What the exercise asks
Locate every line in the records that contains the string "electricguitarclean", matching case exactly, and copy each such line.

-------- Dataset records

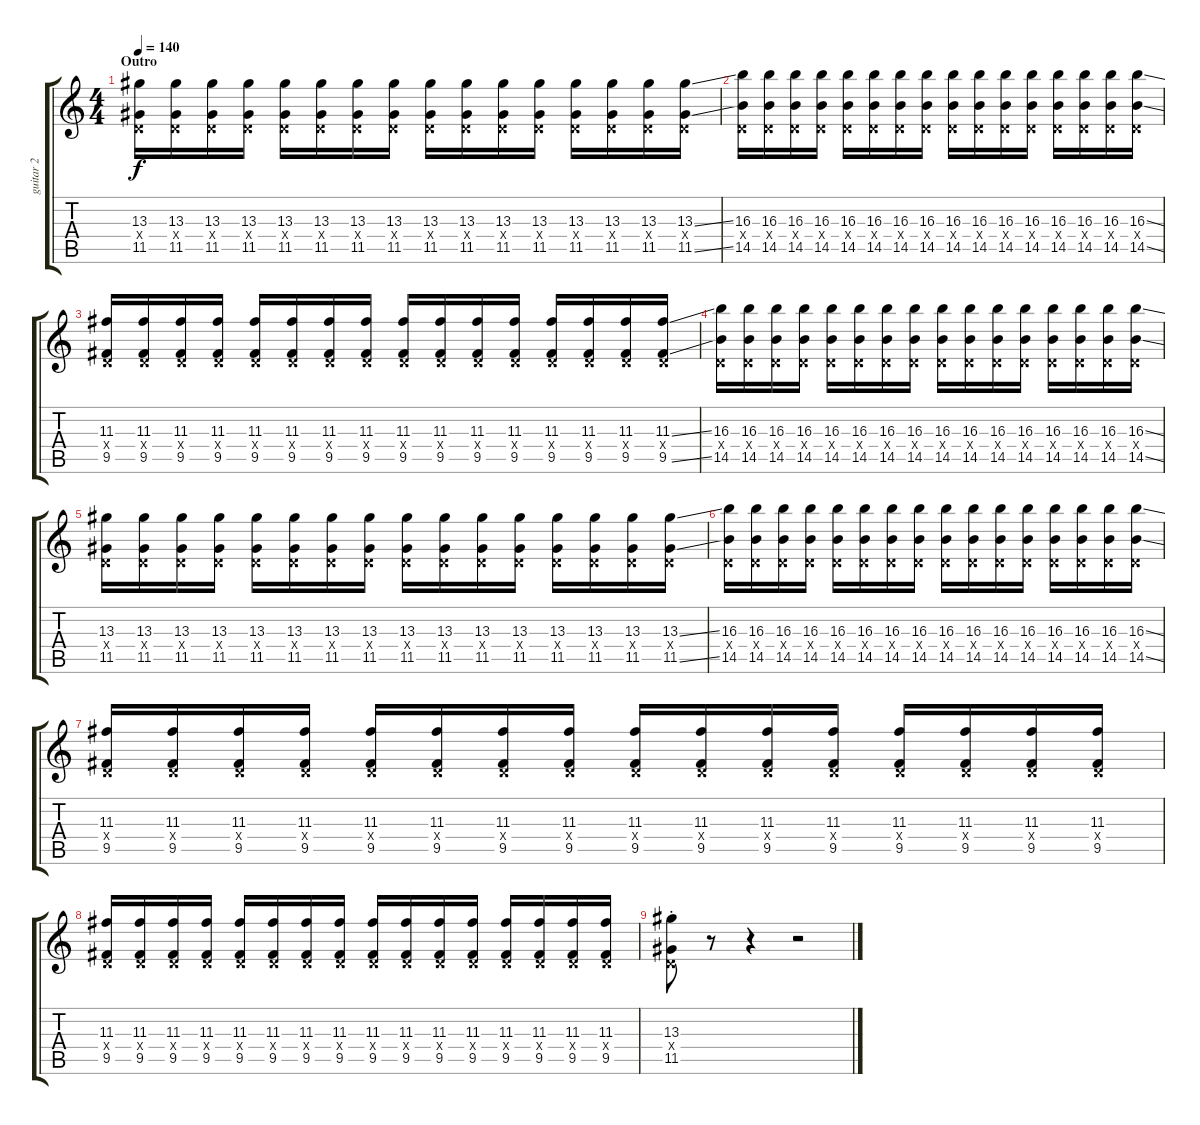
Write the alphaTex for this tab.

\track ("guitar 2" "guitar 2") {instrument electricguitarclean}
\staff {score tabs}
\tuning (E4 B3 G3 D3 A2 E2) {hide}
\ts (4 4)
\section ("" "Outro")
\tempo 140
\clef g2
\ks c
(13.3 0.4{x} 11.5).16{dy f} (13.3 0.4{x} 11.5).16 (13.3 0.4{x} 11.5).16 (13.3 0.4{x} 11.5).16 (13.3 0.4{x} 11.5).16 (13.3 0.4{x} 11.5).16 (13.3 0.4{x} 11.5).16 (13.3 0.4{x} 11.5).16 (13.3 0.4{x} 11.5).16 (13.3 0.4{x} 11.5).16 (13.3 0.4{x} 11.5).16 (13.3 0.4{x} 11.5).16 (13.3 0.4{x} 11.5).16 (13.3 0.4{x} 11.5).16 (13.3 0.4{x} 11.5).16 (13.3{ss} 0.4{x} 11.5{ss}).16 |
(16.3 0.4{x} 14.5).16 (16.3 0.4{x} 14.5).16 (16.3 0.4{x} 14.5).16 (16.3 0.4{x} 14.5).16 (16.3 0.4{x} 14.5).16 (16.3 0.4{x} 14.5).16 (16.3 0.4{x} 14.5).16 (16.3 0.4{x} 14.5).16 (16.3 0.4{x} 14.5).16 (16.3 0.4{x} 14.5).16 (16.3 0.4{x} 14.5).16 (16.3 0.4{x} 14.5).16 (16.3 0.4{x} 14.5).16 (16.3 0.4{x} 14.5).16 (16.3 0.4{x} 14.5).16 (16.3{ss} 0.4{x} 14.5{ss}).16 |
(11.3 0.4{x} 9.5).16 (11.3 0.4{x} 9.5).16 (11.3 0.4{x} 9.5).16 (11.3 0.4{x} 9.5).16 (11.3 0.4{x} 9.5).16 (11.3 0.4{x} 9.5).16 (11.3 0.4{x} 9.5).16 (11.3 0.4{x} 9.5).16 (11.3 0.4{x} 9.5).16 (11.3 0.4{x} 9.5).16 (11.3 0.4{x} 9.5).16 (11.3 0.4{x} 9.5).16 (11.3 0.4{x} 9.5).16 (11.3 0.4{x} 9.5).16 (11.3 0.4{x} 9.5).16 (11.3{ss} 0.4{x} 9.5{ss}).16 |
(16.3 0.4{x} 14.5).16 (16.3 0.4{x} 14.5).16 (16.3 0.4{x} 14.5).16 (16.3 0.4{x} 14.5).16 (16.3 0.4{x} 14.5).16 (16.3 0.4{x} 14.5).16 (16.3 0.4{x} 14.5).16 (16.3 0.4{x} 14.5).16 (16.3 0.4{x} 14.5).16 (16.3 0.4{x} 14.5).16 (16.3 0.4{x} 14.5).16 (16.3 0.4{x} 14.5).16 (16.3 0.4{x} 14.5).16 (16.3 0.4{x} 14.5).16 (16.3 0.4{x} 14.5).16 (16.3{ss} 0.4{x} 14.5{ss}).16 |
(13.3 0.4{x} 11.5).16 (13.3 0.4{x} 11.5).16 (13.3 0.4{x} 11.5).16 (13.3 0.4{x} 11.5).16 (13.3 0.4{x} 11.5).16 (13.3 0.4{x} 11.5).16 (13.3 0.4{x} 11.5).16 (13.3 0.4{x} 11.5).16 (13.3 0.4{x} 11.5).16 (13.3 0.4{x} 11.5).16 (13.3 0.4{x} 11.5).16 (13.3 0.4{x} 11.5).16 (13.3 0.4{x} 11.5).16 (13.3 0.4{x} 11.5).16 (13.3 0.4{x} 11.5).16 (13.3{ss} 0.4{x} 11.5{ss}).16 |
(16.3 0.4{x} 14.5).16 (16.3 0.4{x} 14.5).16 (16.3 0.4{x} 14.5).16 (16.3 0.4{x} 14.5).16 (16.3 0.4{x} 14.5).16 (16.3 0.4{x} 14.5).16 (16.3 0.4{x} 14.5).16 (16.3 0.4{x} 14.5).16 (16.3 0.4{x} 14.5).16 (16.3 0.4{x} 14.5).16 (16.3 0.4{x} 14.5).16 (16.3 0.4{x} 14.5).16 (16.3 0.4{x} 14.5).16 (16.3 0.4{x} 14.5).16 (16.3 0.4{x} 14.5).16 (16.3{ss} 0.4{x} 14.5{ss}).16 |
(11.3 0.4{x} 9.5).16 (11.3 0.4{x} 9.5).16 (11.3 0.4{x} 9.5).16 (11.3 0.4{x} 9.5).16 (11.3 0.4{x} 9.5).16 (11.3 0.4{x} 9.5).16 (11.3 0.4{x} 9.5).16 (11.3 0.4{x} 9.5).16 (11.3 0.4{x} 9.5).16 (11.3 0.4{x} 9.5).16 (11.3 0.4{x} 9.5).16 (11.3 0.4{x} 9.5).16 (11.3 0.4{x} 9.5).16 (11.3 0.4{x} 9.5).16 (11.3 0.4{x} 9.5).16 (11.3 0.4{x} 9.5).16 |
(11.3 0.4{x} 9.5).16 (11.3 0.4{x} 9.5).16 (11.3 0.4{x} 9.5).16 (11.3 0.4{x} 9.5).16 (11.3 0.4{x} 9.5).16 (11.3 0.4{x} 9.5).16 (11.3 0.4{x} 9.5).16 (11.3 0.4{x} 9.5).16 (11.3 0.4{x} 9.5).16 (11.3 0.4{x} 9.5).16 (11.3 0.4{x} 9.5).16 (11.3 0.4{x} 9.5).16 (11.3 0.4{x} 9.5).16 (11.3 0.4{x} 9.5).16 (11.3 0.4{x} 9.5).16 (11.3 0.4{x} 9.5).16 |
(13.3{st} 0.4{x} 11.5{st}).8 r.8 r.4 r.2
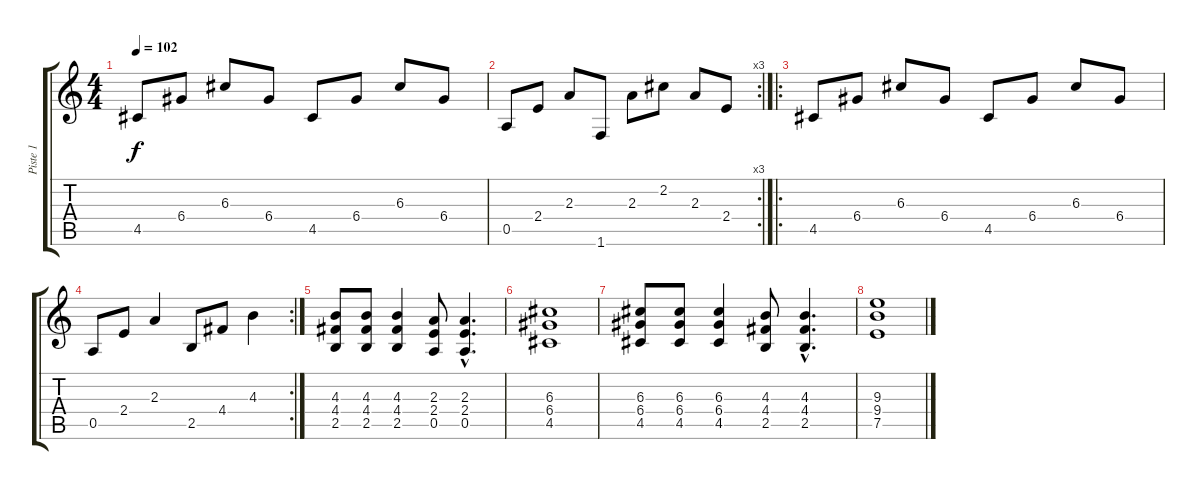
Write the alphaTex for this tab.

\track ("Piste 1" "Piste 1") {instrument electricguitarclean}
\staff {score tabs}
\tuning (E4 B3 G3 D3 A2 E2) {hide}
\ts (4 4)
\tempo 102
\clef g2
\ks c
4.5.8{dy f} 6.4.8 6.3.8 6.4.8 4.5.8 6.4.8 6.3.8 6.4.8 |
\rc 3
0.5.8 2.4.8 2.3.8 1.6.8 2.3.8 2.2.8 2.3.8 2.4.8 |
\ro
4.5.8 6.4.8 6.3.8 6.4.8 4.5.8 6.4.8 6.3.8 6.4.8 |
\rc 2
0.5.8 2.4.8 2.3.4 2.5.8 4.4.8 4.3.4 |
(4.3 4.4 2.5).8 (4.3 4.4 2.5).8 (4.3 4.4 2.5).4 (2.3 2.4 0.5).8 (2.3{hac} 2.4{hac} 0.5{hac}).4{d} |
(6.3 6.4 4.5).1 |
(6.3 6.4 4.5).8 (6.3 6.4 4.5).8 (6.3 6.4 4.5).4 (4.3 4.4 2.5).8 (4.3{hac} 4.4{hac} 2.5{hac}).4{d} |
(9.3 9.4 7.5).1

----------------

Result
\track ("guitar 2" "guitar 2") {instrument electricguitarclean}
\track ("Piste 1" "Piste 1") {instrument electricguitarclean}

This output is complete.